Wo bleibt das Geld?

Nachhaltiger Tourismus
Reisende geben jedes Jahr Milliarden Euro für Erholung und Abenteuer in fernen Ländern aus. Wissenschaftler haben untersucht, ob und wie viel Menschen in armen Staaten vom Tourismus profitieren.

2017 ist das „Internationale Jahr für nachhaltigen Tourismus“ – die Vereinten Nationen wollen damit dessen Rolle im Kampf gegen die Armut unterstreichen. Denn es gibt reichlich Geld zu verteilen: Im vergangenen Jahr gaben mehr als 1,3 Milliarden Touristen auf Reisen ins Ausland schätzungsweise 1,4 Billionen US-Dollar aus.

Der globale Tourismus ist allerdings bislang vor allem ein wirtschaftlicher Austausch zwischen reichen Staaten. In den am wenigsten entwickelten Ländern und kleinen Inselstaaten gaben Touristen 2016 nur 79 Milliarden US-Dollar aus, das entspricht einem Anteil von 5,3 Prozent. Immerhin sind die Einnahmen im Vergleich zu 2015 gestiegen.  

Wissenschaftler der australischen Griffith-Universität und der Universität im britischen Surrey haben das mit Hilfe ihres Global Sustainable Tourism Dashboard herausgefunden. Sie haben die Datensammlung angelegt, um zu zeigen, auf welche Weise und wie viel der Tourismus zum Erreichen der UN-Nachhaltigkeitsziele beiträgt. Ihr Ergebnis: Bislang eher wenig.

Das Geld fließt zurück

Denn selbst wenn Besucher Geld in ärmere Länder bringen, verringert das nicht automatisch die Armut dort. Viele Entwicklungsländer müssten Nahrungsmittel und Generatoren importieren, Flughäfen und Straßen bauen, um den Ansprüchen der Touristen zu genügen, erklärt die Leiterin des Griffith-Instituts für Tourismus, Susanne Becken.

Dafür gäben sie einen großen Teil der Touristen-Dollars aus, bevor sie damit die lokale Wirtschaft ankurbeln können. Hinzu kommt, dass die Gewinne aus dem Tourismus häufig abfließen, weil etwa Hotels meist in der Hand internationaler Unternehmen sind. Auch bei Kreuzfahrten profitieren vor allem die Reeder und nicht die Länder, in denen die Schiffe anlegen. Ökonomen nennen das ein „Leck“ – und daraus fließen laut Becken in Indien bis zu 40 Prozent der Einnahmen ab, in Mauritius sind es sogar 80 Prozent.

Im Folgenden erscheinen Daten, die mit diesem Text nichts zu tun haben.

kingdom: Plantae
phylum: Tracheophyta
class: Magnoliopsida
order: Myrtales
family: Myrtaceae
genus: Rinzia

Regierungen könnten das „Leck“ verkleinern, indem sie einheimische Unternehmen und die Ausbildung im Tourismusgewerbe fördern, betont die Wissenschaftlerin. Sie verweist auf das Vorbild der Südsee-Insel Samoa, der es gelungen sei, dank kluger Tourismus-Förderung den Kreis der am wenigsten entwickelten Länder zu verlassen.

Das Global Sustainable Tourism Dashboard gibt auch positive Entwicklungen wieder: So hat sich die Zahl derjenigen, die in armen Ländern in der Tourismus-Industrie beschäftigt sind, von 3,2 Millionen im Jahr 1995 auf 7,8 Millionen im vergangenen Jahr mehr als verdoppelt. Aus den Daten ist allerdings nicht ersichtlich, ob die Jobs den Sozialstandards genügen und den Beschäftigten ein sicheres und angemessenes Einkommen bieten.

Abkehr von "ausbeuterischen" Reisen

Rund 30 Vertreter von Zivilgesellschaft und Wissenschaft aus aller Welt fordern in einer Berlin-Deklaration eine Abkehr vom „vorherrschenden, ausbeuterischen Tourismusmodell“. „Neben dem Wohlbefinden der Urlauber müssen die Bedürfnisse der Menschen in den Zielgebieten stärker beachtet werden“, betont Antje Monshausen von Brot für die Welt. Sie müssten frühzeitig an den Planungen beteiligt, lokale Tourismusinitiativen müssten gefördert werden. Es gelte, nachhaltige Konsum- und Produktionsmuster zu stärken, die die Umwelt und das Klima schützen und die Menschenrechte achten.

Daran können sich auch Reisende beteiligen – in dem sie sich für Veranstalter entscheiden, die Öko- und Sozialstandards einhalten oder gleich bei einheimischen Unternehmen wie Kabanitour in Indien buchen, die Wert auf den Schutz der Umwelt und die lokale Bevölkerung einbeziehen. Angebote gibt es genug – und der Förderkreis fairunterwegs hilft, sich in der Vielfalt zurechtzufinden.